Oaks village, Missouri – Racial and ethnic composition Note: the US Census treats Hispanic/Latino as an ethnic category. This table excludes Latinos from the racial categories and assigns them to a separate category. Hispanics/Latinos may be of any race.
| Race / Ethnicity (NH = Non-Hispanic) | Pop 2000 | Pop 2010 | Pop 2020 | % 2000 | % 2010 | % 2020 |
|---|---|---|---|---|---|---|
| White alone (NH) | 125 | 116 | 106 | 91.91% | 89.92% | 82.81% |
| Black or African American alone (NH) | 2 | 1 | 0 | 1.47% | 0.78% | 0.00% |
| Native American or Alaska Native alone (NH) | 0 | 0 | 0 | 0.00% | 0.00% | 0.00% |
| Asian alone (NH) | 0 | 1 | 0 | 0.00% | 0.78% | 0.00% |
| Native Hawaiian or Pacific Islander alone (NH) | 0 | 0 | 0 | 0.00% | 0.00% | 0.00% |
| Other race alone (NH) | 2 | 0 | 0 | 1.47% | 0.00% | 0.00% |
| Mixed race or Multiracial (NH) | 3 | 1 | 3 | 2.21% | 0.78% | 2.34% |
| Hispanic or Latino (any race) | 4 | 10 | 19 | 2.94% | 7.75% | 14.84% |
| Total | 136 | 129 | 128 | 100.00% | 100.00% | 100.00% |

===2010 census===
As of the census of 2010, there were 129 people, 54 households, and 43 families living in the village. The population density was 1433.3 PD/sqmi. There were 57 housing units at an average density of 633.3 /sqmi. The racial makeup of the village was 97.7% White, 0.8% African American, 0.8% Asian, and 0.8% from two or more races. Hispanic or Latino of any race were 7.8% of the population.

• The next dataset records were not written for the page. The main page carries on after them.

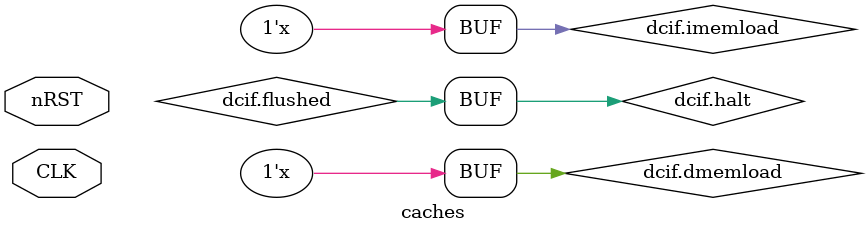
<source format=sv>
/*
  Eric Villasenor
  evillase@gmail.com

  this block holds the i and d cache
*/


module caches (
  input logic CLK, nRST,
  datapath_cache_if.cache dcif,
  cache_control_if.caches ccif
);
  parameter CPUID = 0;

  // icache
  //icache  ICACHE(CLK, nRST, dcif, ccif);
  // dcache
  //dcache  DCACHE(CLK, nRST, dcif, ccif);

  // dcache invalidate before halt handled by dcache when exists
  assign dcif.flushed = dcif.halt;

  //singlecycle
  assign dcif.ihit = (dcif.imemREN) ? ~ccif.iwait[CPUID] : 0;
  assign dcif.dhit = (dcif.dmemREN|dcif.dmemWEN) ? ~ccif.dwait[CPUID] : 0;
  assign dcif.imemload = ccif.iload[CPUID];
  assign dcif.dmemload = ccif.dload[CPUID];


  assign ccif.iREN[CPUID] = dcif.imemREN;
  assign ccif.dREN[CPUID] = dcif.dmemREN;
  assign ccif.dWEN[CPUID] = dcif.dmemWEN;
  assign ccif.dstore[CPUID] = dcif.dmemstore;
  assign ccif.iaddr[CPUID] = dcif.imemaddr;
  assign ccif.daddr[CPUID] = dcif.dmemaddr;

endmodule

</source>
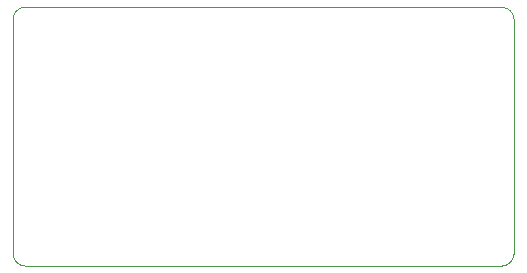
<source format=gbr>
%TF.GenerationSoftware,KiCad,Pcbnew,(6.0.6)*%
%TF.CreationDate,2022-06-26T22:04:57-07:00*%
%TF.ProjectId,KnightPCB,4b6e6967-6874-4504-9342-2e6b69636164,rev?*%
%TF.SameCoordinates,Original*%
%TF.FileFunction,Profile,NP*%
%FSLAX46Y46*%
G04 Gerber Fmt 4.6, Leading zero omitted, Abs format (unit mm)*
G04 Created by KiCad (PCBNEW (6.0.6)) date 2022-06-26 22:04:57*
%MOMM*%
%LPD*%
G01*
G04 APERTURE LIST*
%TA.AperFunction,Profile*%
%ADD10C,0.100000*%
%TD*%
G04 APERTURE END LIST*
D10*
X54200000Y-54700000D02*
G75*
G03*
X55200000Y-55700000I1000000J0D01*
G01*
X54200000Y-34800000D02*
X54200000Y-54700000D01*
X95592893Y-55700000D02*
X55200000Y-55700000D01*
X95592893Y-33807107D02*
X55200000Y-33800000D01*
X55200000Y-33800000D02*
G75*
G03*
X54200000Y-34800000I0J-1000000D01*
G01*
X96592893Y-34807107D02*
G75*
G03*
X95592893Y-33807107I-1000000J0D01*
G01*
X96592893Y-54700000D02*
X96592893Y-34807107D01*
X95592893Y-55700000D02*
G75*
G03*
X96592893Y-54700000I0J1000000D01*
G01*
M02*

</source>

There were 54 households, of which 29.6% had children under the age of 18 living with them, 72.2% were married couples living together, 7.4% had a female householder with no husband present, and 20.4% were non-families. 18.5% of all households were made up of individuals, and 11.1% had someone living alone who was 65 years of age or older. The average household size was 2.39 and the average family size was 2.67.

The median age in the village was 48.4 years. 18.6% of residents were under the age of 18; 2.4% were between the ages of 18 and 24; 23.3% were from 25 to 44; 34.8% were from 45 to 64; and 20.9% were 65 years of age or older. The gender makeup of the village was 48.8% male and 51.2% female.

===2000 census===
As of the census of 2000, there were 136 people, 56 households, and 45 families living in the village. The population density was 1,429.2 PD/sqmi. There were 57 housing units at an average density of 599.0 /sqmi. The racial makeup of the village was 94.12% White, 1.47% African American, 2.21% from other races, and 2.21% from two or more races. Hispanic or Latino of any race were 2.94% of the population.

There were 56 households, out of which 30.4% had children under the age of 18 living with them, 75.0% were married couples living together, 5.4% had a female householder with no husband present, and 19.6% were non-families. 16.1% of all households were made up of individuals, and 5.4% had someone living alone who was 65 years of age or older. The average household size was 2.43 and the average family size was 2.73.

In the village, the population was spread out, with 19.9% under the age of 18, 2.9% from 18 to 24, 30.1% from 25 to 44, 29.4% from 45 to 64, and 17.6% who were 65 years of age or older. The median age was 44 years. For every 100 females, there were 81.3 males. For every 100 females age 18 and over, there were 91.2 males.

The median income for a household in the village was $72,500, and the median income for a family was $76,131. Males had a median income of $44,375 versus $45,000 for females. The per capita income for the village was $26,823. There were 2.4% of families and 2.1% of the population living below the poverty line, including no under eighteens and 20.0% of those over 64.

==Education==
North Kansas City School District is the area school district. It is zoned to Oakwood Manor Elementary School in Gladstone, Antioch Middle School in Gladstone, and Oak Park High School in Kansas City.

Metropolitan Community College has the North Kansas City school district in its taxation area.